Sun, 20 Feb 2005

Family planning evolution in RI

Aya Hirata Kimura, Contributor, Jakarta

People, population and policy in Indonesia Terence H. Hull, ed Equinox Publishing 208 pp, Hardcover

A few years ago when I was in eastern Java, I was struck by the casual way in which Indonesians would often ask, "What do you use for KB?" -- even in a seemingly conservative rural area.

The fact that KB, or family planning, has become a household term for many stands testimony to the radical change in Indonesian attitudes to this previously sensitive topic.

How did Indonesia go through this dramatic change regarding appropriate family size, contraceptives and the role of women in society? What issues remain to be tackled?

People, Population and Policy in Indonesia offers insightful material into these issues.

The book consists of three major chapters: The first narrates the historical development of population policies in Indonesia; the second addresses changes and continuities in the lives of Indonesian women over the past several decades; the final chapter explains basic demographic changes in Indonesia based on the national census.

It is not only the Indonesian population that underwent dynamic changes, and readers can glean how policies on population underwent a makeover since the Dutch colonial era.

The chapter on policy successfully avoids a dry, laundry list of related legislation and policies. Instead, it provides an historical narration by focusing more on the actors involved.

For example, we see Soekarno, who officially opposed family planning in fear of religious critics, but enjoyed discussing the topic with foreign journalists. We also see Suharto, who first equated transmigration with population policy, but later became a proud supporter of the contraceptive revolution.

The book also keys our attention to the long involvement of Western philanthropic organizations such as the Ford Foundation and USAID in channeling funding, training researchers and shaping policies to a great extent.

While People, Population, and Policy is part of a series of scholastic literature published in commemoration of the Ford Foundation Indonesia's 50th anniversary, it has been widely recognized that philanthropic organizations have been key to translating concerns over population explosion into population control programs in developing countries around the globe. In this manner, the book can also be read as a self-reflexive memoir of an organization that is deeply involved in population issues.

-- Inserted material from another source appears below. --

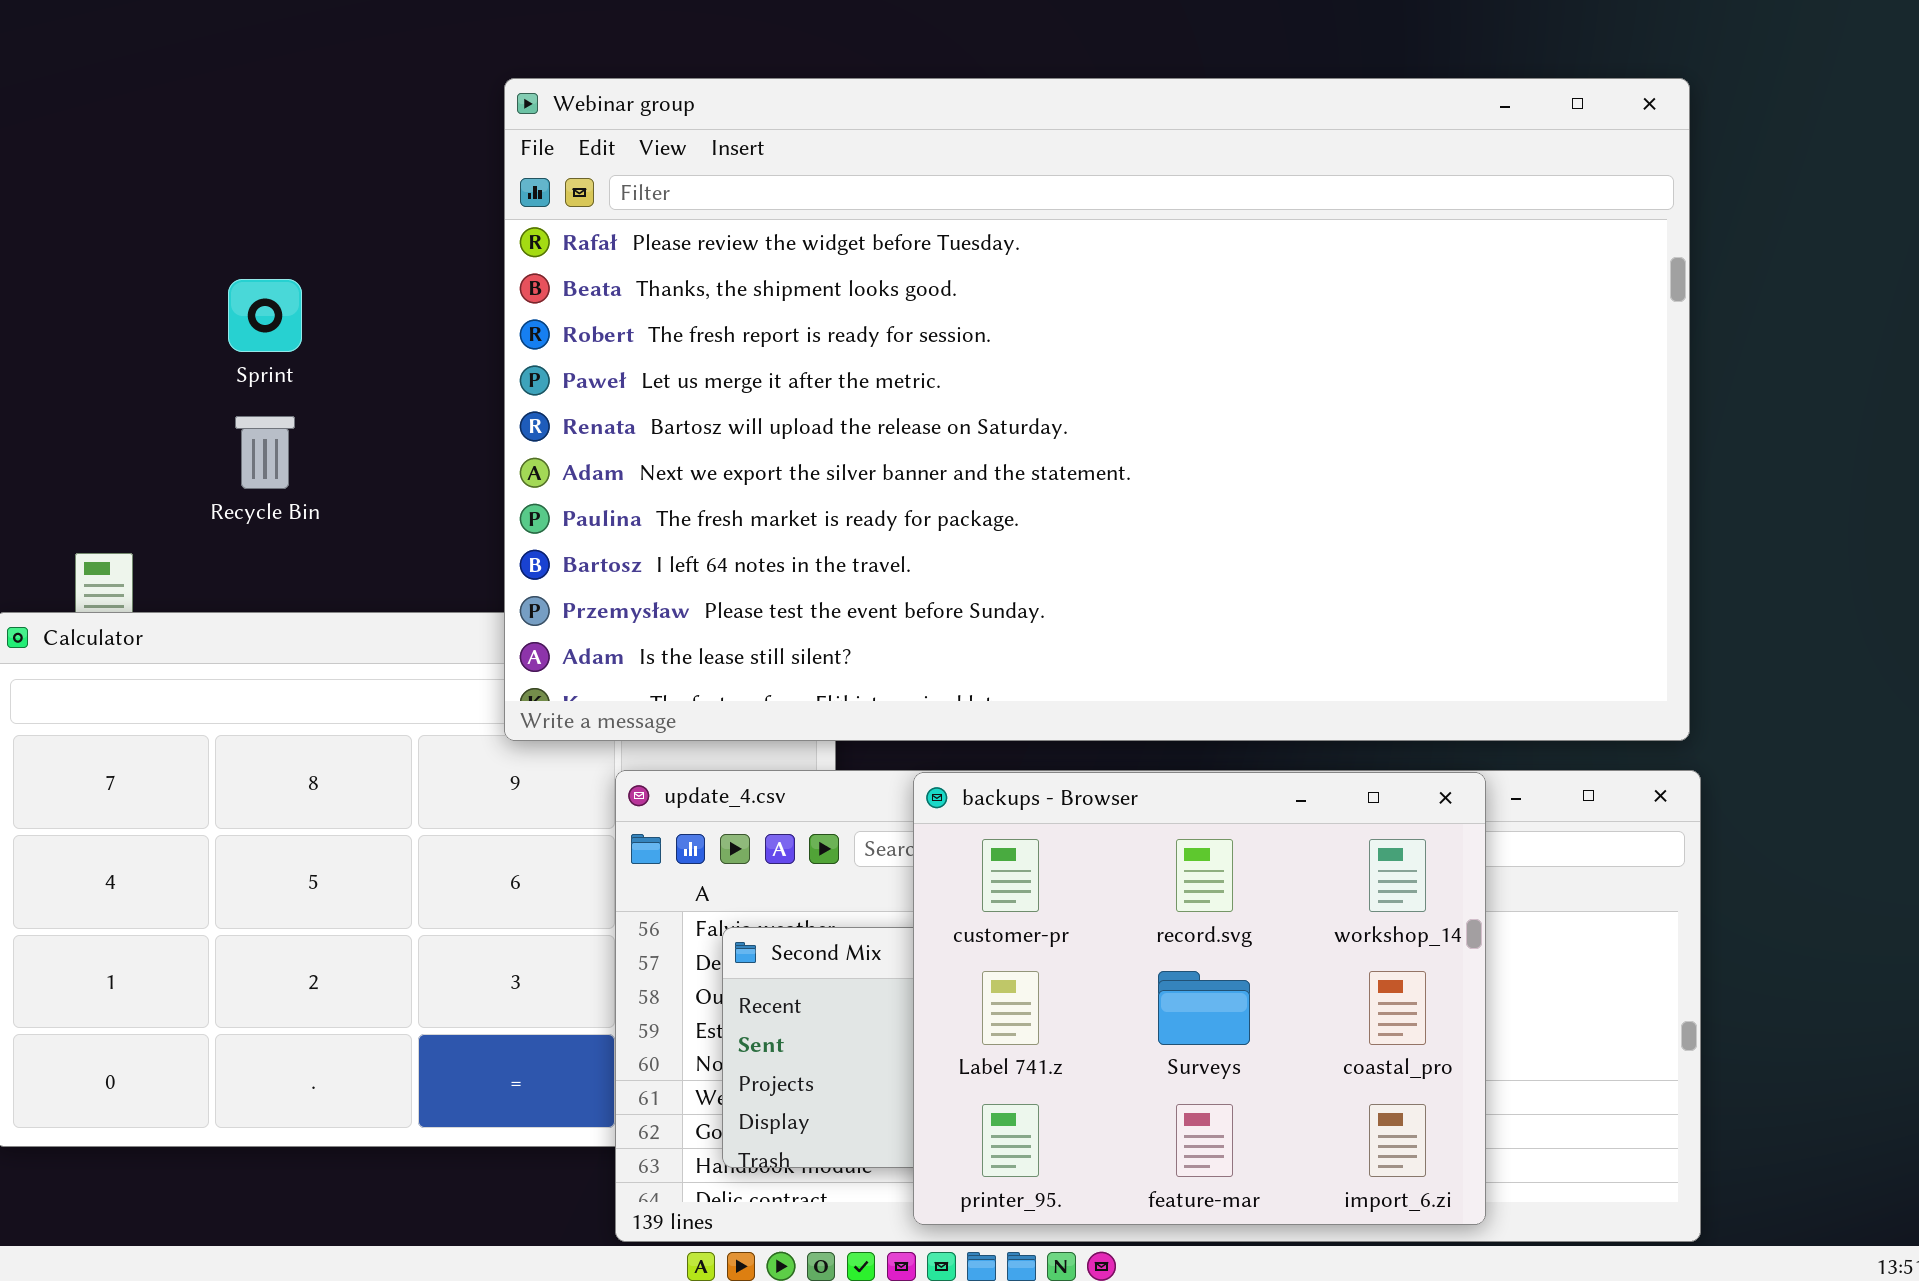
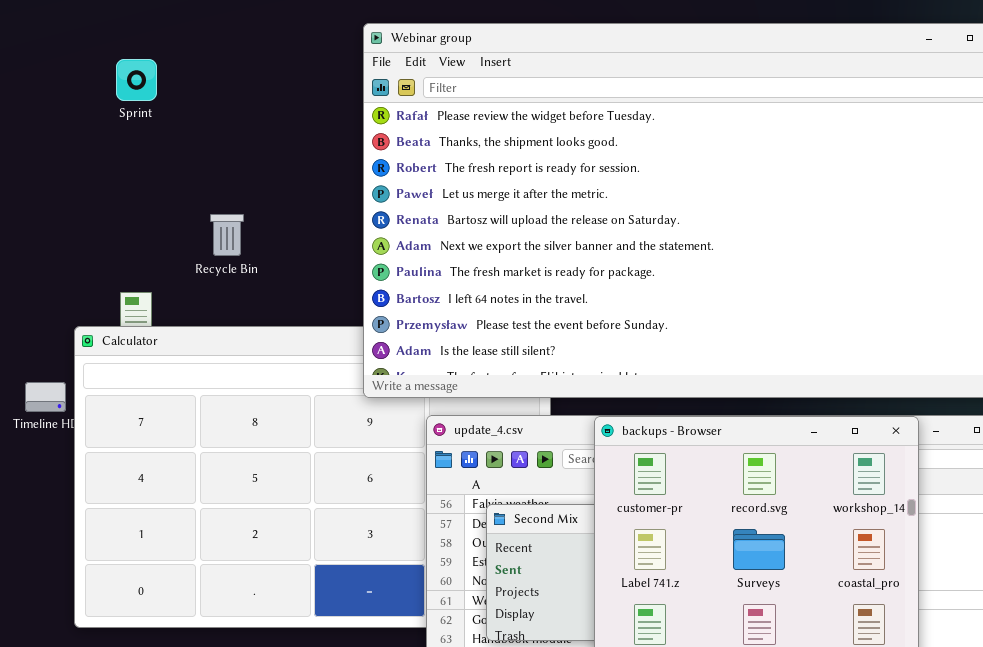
Sprint: [228,279,302,352] -> [116,59,157,101], moved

As a memoir, however, it sometimes comes across as highly ambivalent in its evaluation of past policies and its achievements as it tries to be a neutral observer despite its role as an active participant.

The Indonesian experience of family planning echoes the experiences of many other developing countries. In the 1960s, population control became a major preoccupation of many developing country governments and international donors. Curbing population growth became a social reengineering scheme necessary for any nation aspiring to be "modern".

Incorporated into the government machinery, the decision of how many children a couple could have became a statistic compiled and monitored by officials. The overzealous officials often turned to extraordinary measures: forced sterilization, promotion of contraceptives without due safety testing, selective targeting of racial/ethnic minorities for the acceptance of birth control.

The book is full of stories that remind us of the necessity for similar reflection on those past experiences in Indonesia. A U.S. Embassy driver confronted officials that his wife was forced to use an Intrauterine Device without her consent. The government -- as opposed to the women themselves -- decided what contraceptives were appropriate, advocating injections because it was deemed more efficient than the previously popular Pill. Population was of such national importance that it could not be left to individual citizens.

Have population policies been successful? In terms of controlling birth rates, it has. But women's empowerment has not yet been achieved.

Declarations in the 1994 Cairo and 1995 Beijing conferences are frequently celebrated by observers as a paradigm shift from the older, often coercive, "control" paradigm to the "rights" paradigm. It was indeed a major achievement by women's rights advocates in the international arena.

Yet, many governments have not fully absorbed the implications of this shift, and Indonesia is no exception. The book points out that the government has a hard time moving away from the "control" paradigm, ambivalent about promoting women's reproductive rights.

The discursive shift is not necessarily accompanied by substantial policy changes on the ground. The history of Indonesian women as covered in People, Population, and Policy shows radical changes, from an increase in labor market participation, to higher educational attainment, to later marriage.

But maternal mortality remains quite high, and young unmarried women still face difficulties in accessing contraceptives. Working women often bear the double burden of household work and outside employment. Women's labor participation is selective and often underpaid. The book points out, rightly so, that much remains to be done.

People, Population, and Policy in Indonesia raises many issues to consider, although the authors do not necessarily provide a theoretical framework to make sense of the sometimes contradicting, varied changes in population and population policy. Still, it gives a rich sense of what has happened in this field on the ground, and as such, it will be an excellent supplementary reading for an undergraduate course on population policies.

Aya Hirata Kimura is a PhD candidate at the University of Wisconsin-Madison's Department of Sociology/Rural Sociology. She presently resides in Jakarta, where she is conducting field research for her doctoral thesis on food security.